IN CINEMAS: HOWL
It’s all very well James Franco staying true to his roots and doing loads of indie films alongside all the worthy Oscar bait and broad Japatow comedies, but that’s no excuse for starring in this painfully shit biopic from documentary directors (and it shows) Rob Epstein and Jeffrey Friedman. It’s an ‘experimental’ biopic, which gives them license to stick all manner of crap where it doesn’t belong: there’s a black and white poetry reading, a good vs. evil legal drama, a homoerotic love story and – at the film’s lowest ebb – half an hour of animation that wouldn’t make the front page of Vimeo.
IN CINEMAS: DRIVE ANGRY 3D
We all know Nic Cage has made some bad movies in the last decade; it was just a fact of life until Drive Angry (or Drive Angry 3D depending on which poster you believe) came along and wrecked the grade boundary. Directly targeting your average Aint It Cool devotee, who would probably happily classify it as “a genre homage” or “a retrograde experiment” or whatever other phrases Tarantino used to excuse being rubbish, Drive Angry is so fucking dreadful that you yearn for the simple, sincere awfulness of something like National Treasure.
KATE HUDSON HAS MADE A FILM ABOUT A WEDDING, IN OTHER NEWS: WEDNESDAY STILL FOLLOWS TUESDAY
Starring Kate Hudson alongside a toddler’s head with a woman’s body (Ginnifer Goodwin), Something Borrowed continues the recent romcom formula of two female leads fighting over one completely characterless auxiliary male (here played by the mighty Colin Egglesfield) while a popular comedy actor (John Krasinski) desperately attempts to bring the LOLs in the margins. Looks like we’re in for another 27 Dresses, huzzah.
$65 MILLION SPIDER-MAN MUSICAL STILL CRAP
The most expensive Broadway production of all time, Spider-man: Turn Off The Dark, is now being re-written less than a month before its scheduled premiere after reviews declared it to be several times worse than 9/11. The U2 score is also being improved (if such a thing is possible) by producer Steve Lillywhite.
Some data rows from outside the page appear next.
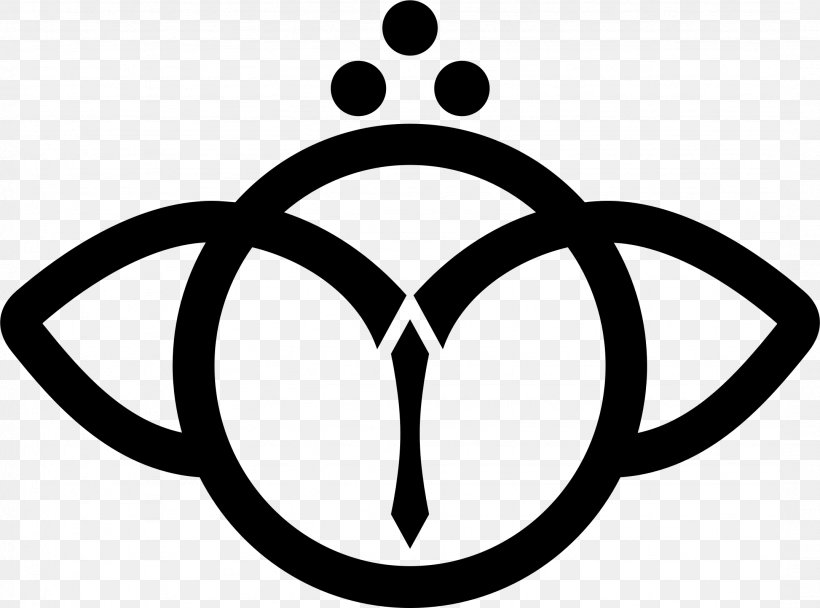
I want to click on artwork, so click(x=631, y=337).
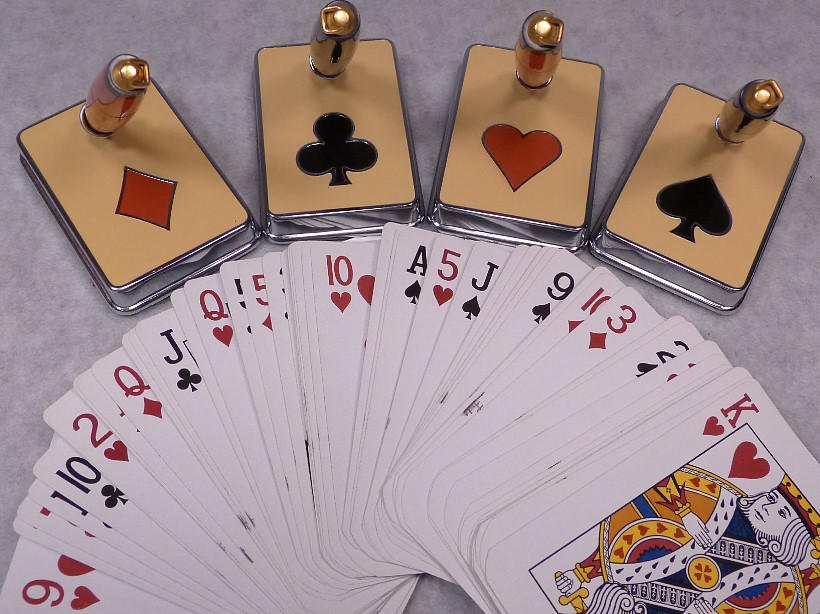
At what (x,y) coordinates should I click in order to perform the action: click on gold cylindrical knob. Please return your answer as a coordinate pair (x, y). This screenshot has height=614, width=820. Looking at the image, I should click on (x=108, y=99), (x=345, y=39), (x=540, y=55), (x=745, y=119).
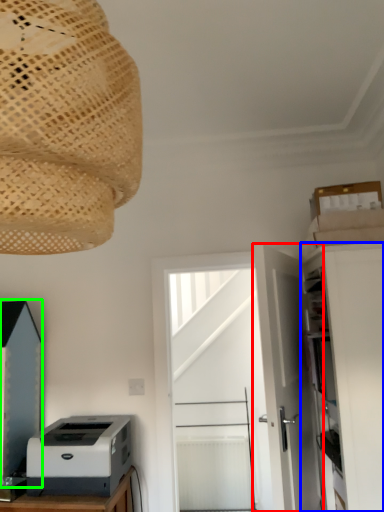
Question: Which object is positioned farthest from door (highlighted by a red box)? Select from cabinetry (highlighted by a blue box) and cabinetry (highlighted by a green box).

Choices:
 (A) cabinetry
 (B) cabinetry

Answer: (B)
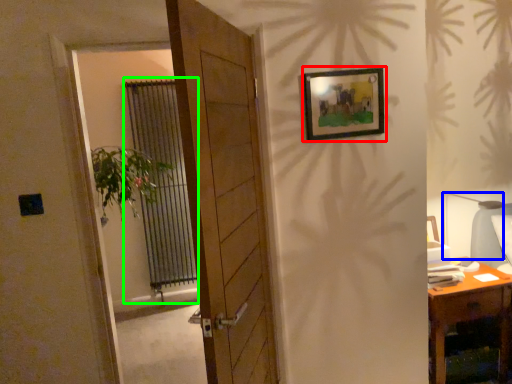
Question: Based on their relative distances, which object is farther from picture frame (highlighted by a red box)? Choose from table lamp (highlighted by a blue box) and curtain (highlighted by a green box).

Choices:
 (A) table lamp
 (B) curtain

Answer: (B)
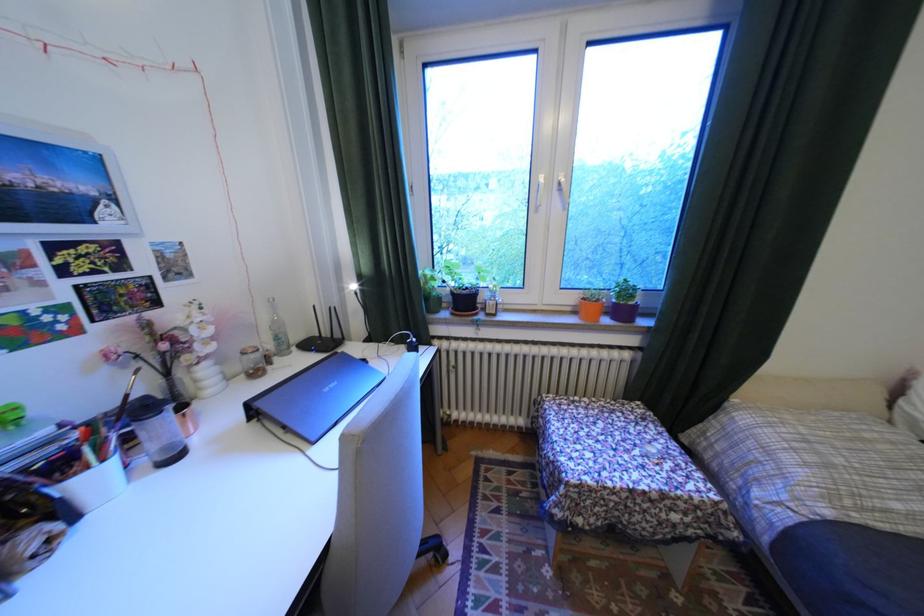
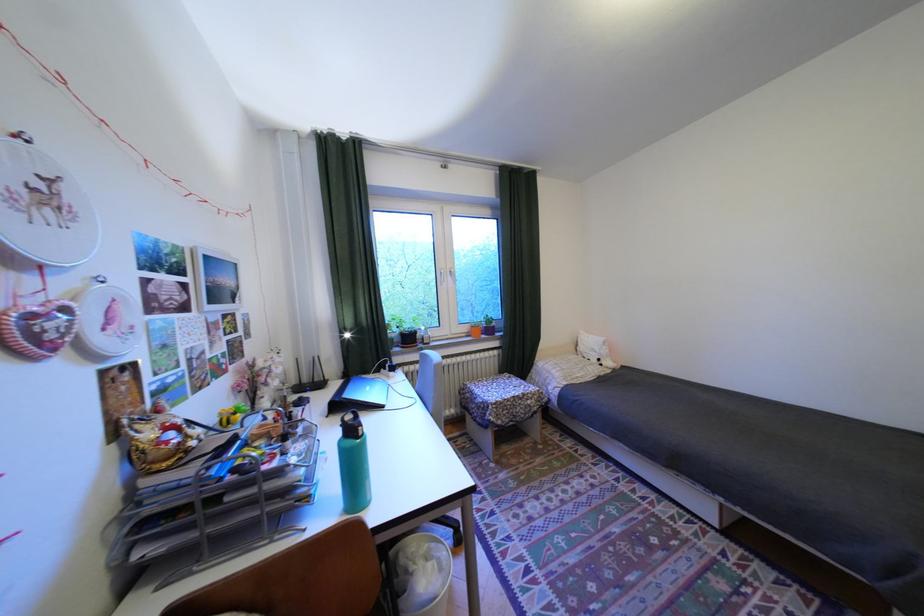
Where in the second image is the point corresponding to point (591, 521) from the first image?

(512, 422)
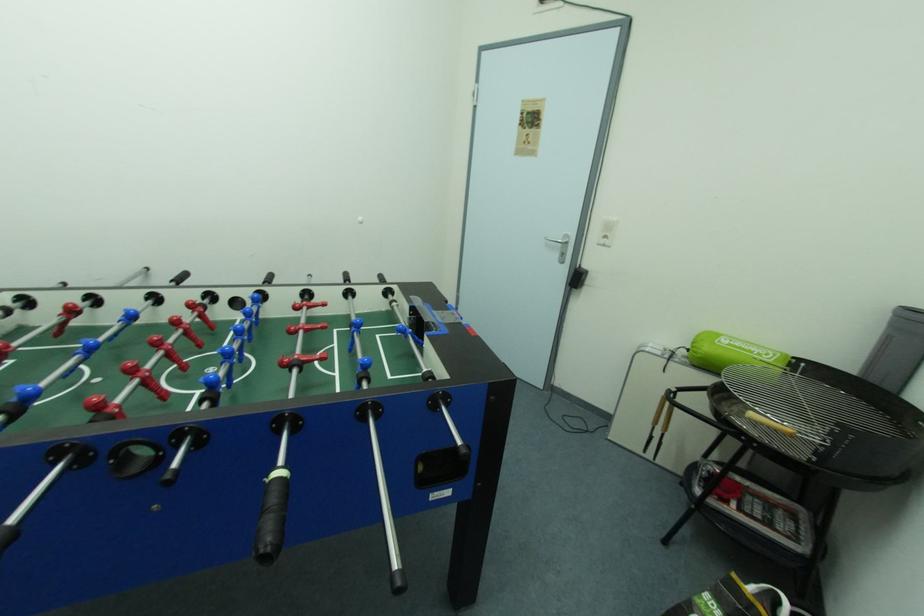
Meanwhile, tickets continue to sell for upwards of $200, presumably to people who figure they might as well have the worst night of their life sooner rather than later.
ROBERT DOWNEY JR. CAST IN INHERENT VICE, IRONY SPOTTED BY EVERYONE
Billionaire heiress Megan Ellison all but saved auteur-de-jour Paul Thomas Anderson’s career last week when she agreed to fund both his perilous Scientology movie The Master (did I say Scientology? I meant an unrelated, fictional cult) and his upcoming Thomas Pynchon adaptation Inherent Vice. Now Robert Downey Jr. is said to be considering a leading role in the latter, as detective Doc Sportello. That’s if he can find the time between the next half dozen shit Marvel movies.